Gas and LNG resilience
New upstream and LNG flows improved optionality: Equinor’s Eirin tie‑back started gas deliveries via Gina Krog; OMV Petrom and ROMGAZ began Neptun Deep pipelaying toward first gas in 2027; QatarEnergy shipped the first LNG export from Golden Pass LNG in Texas; and ENEOS will re‑enter MLNG Tiga with a 10% stake, reinforcing long‑term supply to Asian buyers.
Disruptions and pricing
The Middle East conflict and Strait closure strained trade: Yara reported major supply shocks and higher fertilizer prices.
Borouge rerouted 61% of March production via alternative logistics.
Technip Energies cited temporary site stoppages and potential revenue deferrals. LKAB noted delivery risks to Middle East customers.
Producers responded with pricing actions: BASF raised plastic‑additive prices up to 25% and PPG announced global price adjustments. EPCs such as MAIRE identified procurement buffers and alternative logistics for Middle East sites.
Localized capacity builds
Petrobras resumed urea production at Ansa, lifting domestic nitrogen availability. Evonik opened an expanded specialty amine plant in Nanjing and completed a specialty H2O2 plant in Leshan with Fuhua to serve electronics and packaging.
BASF commissioned menthol and linalool in Ludwigshafen and citral in Zhanjiang, and expanded HALS/NOR HALS additives for plastics durability. China also localized UHMWPE slurry‑pump supply at Tianjin to reduce reliance on imported critical equipment.
Portfolio realignments
Reshaping polymer and intermediates platforms continued: Lone Star agreed to acquire DOMO Engineered Materials (including TECHNYL). INEOS Inovyn moved to sell its Italian chlor‑alkali business to Esseco. In Japan, Prime Polymer will absorb Sumitomo Chemical’s PP and LLDPE businesses. Upstream, Shell agreed to acquire ARC Resources, consolidating Montney gas and liquids to underpin LNG‑linked value chains.

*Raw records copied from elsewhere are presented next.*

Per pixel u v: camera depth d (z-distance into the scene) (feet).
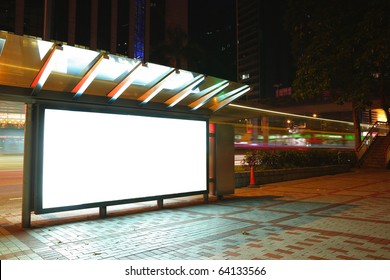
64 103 24.57
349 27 54.80
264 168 57.06
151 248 18.75
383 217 26.71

Circularity and low‑carbon inputs
ROSI will deploy automated PV recycling in Spain, while Axens, IFPEN and JEPLAN validated Rewind PET for textile‑to‑textile monomer to substitute virgin feedstock. BASF introduced ELASTOSPRAY BMB mass‑balance isocyanate for SPF. For energy inputs, Air Liquide committed more than $350 million in Louisiana to supply gases to a low‑carbon steel plant, and Statkraft and Hydro signed 12.3 TWh of long‑term PPAs in Norway.